From having seen my esteemed college science fiction association's MSTing of Phantom Menace, I'm reminded of the parking shot phenomenon. For those not in the know, the parking shot is just that: a shot of something parking. While they can be establishing shots like any other, oftentimes, particularly in action movies, shots of planes, cars, spaceships, or whatever parking or coming in for a landing are just used gratuitously to add time. Phantom Menace features an approach to Coruscant involving eight separate parking shots with no dialog at all. Sith, at least, has relatively little parking, and is a relatively good movie, suggesting the value of "number of parking shots" as a measure of goodness of movie (what we might call a "cinemetric").

A nitpick more or less equal to the first is that Bail Organa seems to have forgotten to take the jets off of R2 when he had C3PO mindwiped. Funny he never gets to use them again... but that's not really the point. It seems to me that one thing that Lucas seems to get more and more into over time is slapstick. I can remember none in A New Hope, little in Empire, a bit more with Ewoks and Boba Fett in Jedi, and scads and scads in the new trilogy, all of which I've seen quite recently. In Episode III, there's a fair bit of gratuitous slapstick, and even though Lucas appears to have figured out how to make it work again after forgetting for the previous two movies, there's still enough dumb battledroid humor to bring things down. Humor is really important to the Star Wars films, but slapstick in the large sticks out unpleasantly. Most of the funny bits of episodes one and two were slapstick, so seemed annoying and out of place; episode three moved back to more character humor, which worked a lot better.

Even major points seemed, under further consideration, better than other recent movies -- even when characters seem to be carrying the idiot ball (most notably when Mace Windu spontaneously changes his mind about whether to arrest Palpatine or kill him, just in time for Anakin to see it go down) they basically act within the bounds of plausibility. I might want to shoot them for behaving in ways the movie doesn't quite motivate properly (particularly the rate at which Anakin turns evil, though smart people can disagree) but they basically don't do dumb things. So good on that.

When the apocalyptic battle between Yoda (who is, as always, awesome, not to mention the only character who should ever be permitted to say "youngling") and the Emperor starts up with the tossing around of flying donuts, y'think there's a metaphor of some sort going on? Heavy-handedness aside, the real issue for me here is that the Jedi don't have a place in the political structure. In Doc Smith's Lensman series, the Lensman (on whom the Jedi are based) are more or less in charge of everything, but nobody minds because they're also incorrruptible by authorial stipulation.* But here, who knows? Are the Jedi more or less the military? Are they in fact charged with protecting democracy? It seems like lots and lots of the plot hinges on Jedi not having a clear place in the political culture, and the exact meaning of the "Jedi code," in the sense that most of the issues seem like they'd go away if there were answers to these questions, almost regardless of what those answers are.

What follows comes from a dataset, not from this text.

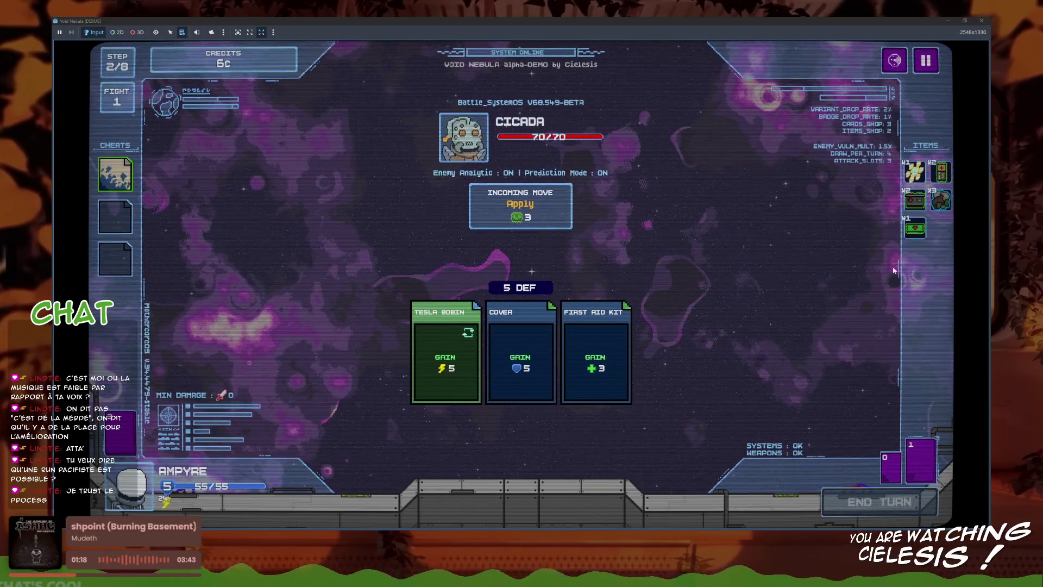
{"action": "mouse_move", "coordinate": [919, 178]}
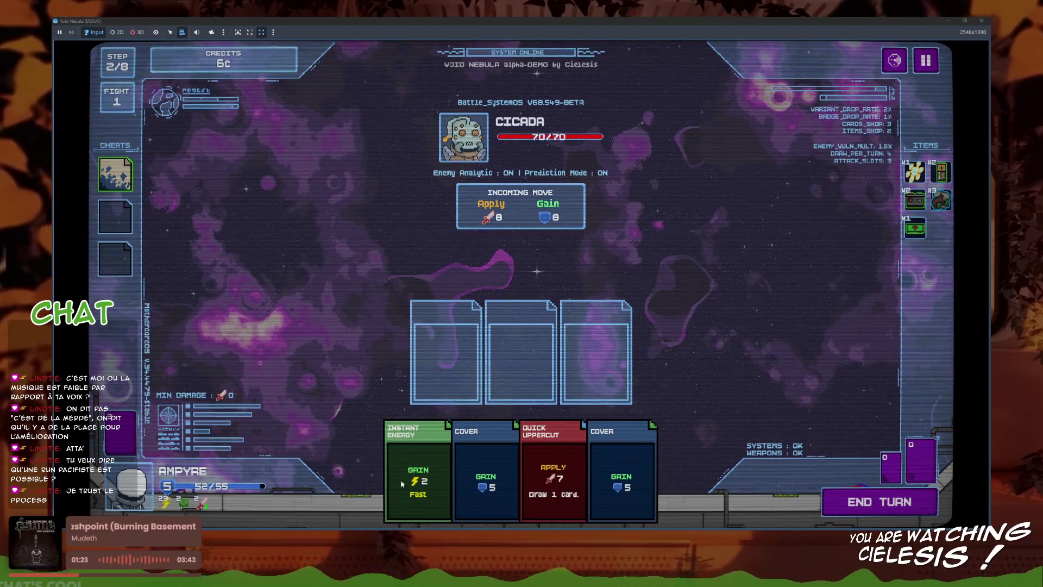
{"action": "left_click", "coordinate": [388, 480]}
{"action": "left_click", "coordinate": [896, 505]}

I think, on balance, that I liked it. Characters make hard choices, and that always wins points. Friends seem to like each other. Nobody has a thought quite as ridiculous as "I like you because you're not like sand." I'm not sure it's wholly redeeming, but it's definitely worth seeing.

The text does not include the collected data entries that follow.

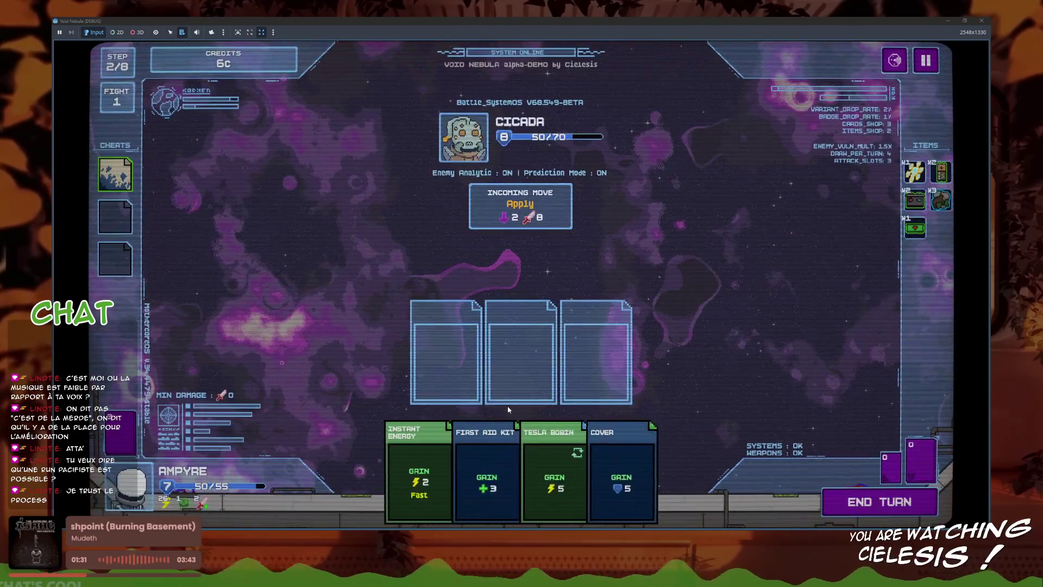
- Play Instant Energy, Tesla Bobin, Cover and First Aid Kit, then end the turn
{"action": "left_click", "coordinate": [419, 473]}
{"action": "left_click", "coordinate": [448, 467]}
{"action": "left_click", "coordinate": [538, 472]}
{"action": "left_click", "coordinate": [484, 478]}
{"action": "left_click", "coordinate": [850, 513]}
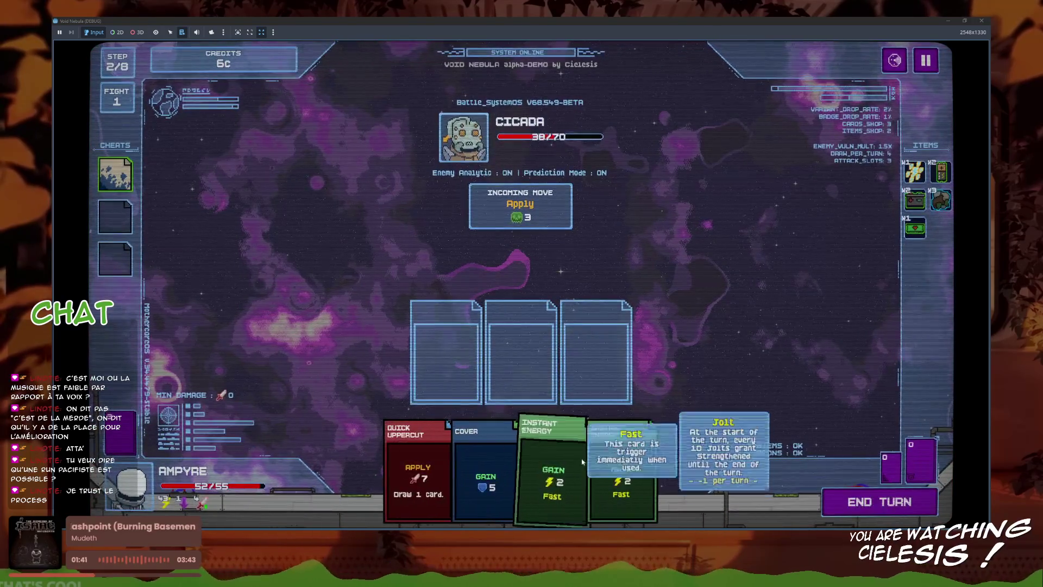
- Finish Cicada with two Instant Energy, Cover and Quick Uppercut, then cash out 5c
{"action": "left_click", "coordinate": [589, 432]}
{"action": "left_click", "coordinate": [589, 432]}
{"action": "left_click", "coordinate": [538, 467]}
{"action": "left_click", "coordinate": [497, 462]}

*You might not want to read the Lensman novels, but let me at least say that they're kinda right-wing, very 30's, and probably the only piece of science fiction I've ever read that took science seriously (very seriously, actually) but didn't know about relativity. The really notable thing is the crazy level of homosocial stuff going on when our heros first become lensmen and see how incorruptible they all are. It's like they're lusting after each other's moral sensibility.